▶ **Source extract**
Trump Has Strengthened, Not Undermined, Democracy in the U.S.

He has set about rescuing a system that had broken down.

by Conrad Black


Never Trumpers Bill Kristol and Jonah Goldberg

It is distasteful to return to my exchange with my esteemed NRO colleague Jonah Goldberg about the column he wrote several weeks ago likening President Trump’s reference to the implantation of FBI informers in his campaign as “Spygate” to McCarthyism. He replied on June 6, citing some of what I had written, and putting me in the category of those who had criticized his column because he “should have endorsed ‘Spygate’ in toto.” I neither wrote nor implied anything of the kind. My objection was that any likening of Donald Trump to Joseph R. McCarthy is utterly spurious and Jonah knows that perfectly well. I won’t dwell further on the point and welcome his emphatic assurance that the comparison was as circumscribed as he defined it in his June 6 revision. It was still nonsense but much less objectionable nonsense and Jonah Goldberg has a right to an unvexed retreat, like Kutuzov after Borodino or Lee after Gettysburg (contrary to Lincoln’s orders).

▶ **Task objective**
Please give the date on which Jonah Goldberg replied, according to the opinion piece above.

Dataset entries:
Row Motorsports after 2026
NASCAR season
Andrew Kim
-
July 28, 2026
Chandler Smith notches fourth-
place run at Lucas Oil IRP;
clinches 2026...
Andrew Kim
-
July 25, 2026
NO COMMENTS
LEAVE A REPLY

==

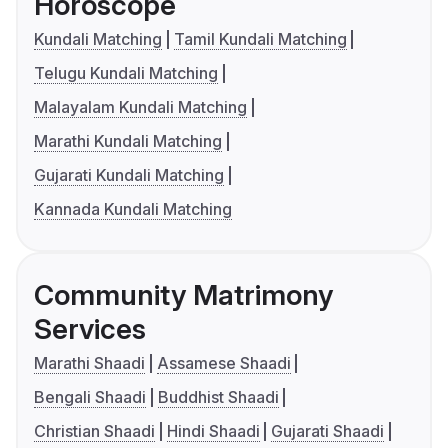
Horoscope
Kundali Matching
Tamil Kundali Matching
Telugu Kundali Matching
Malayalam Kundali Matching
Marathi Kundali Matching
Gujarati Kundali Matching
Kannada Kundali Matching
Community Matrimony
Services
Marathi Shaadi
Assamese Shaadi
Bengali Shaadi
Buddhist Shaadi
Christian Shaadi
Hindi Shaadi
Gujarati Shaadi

▶ **Exercise solution**
June 6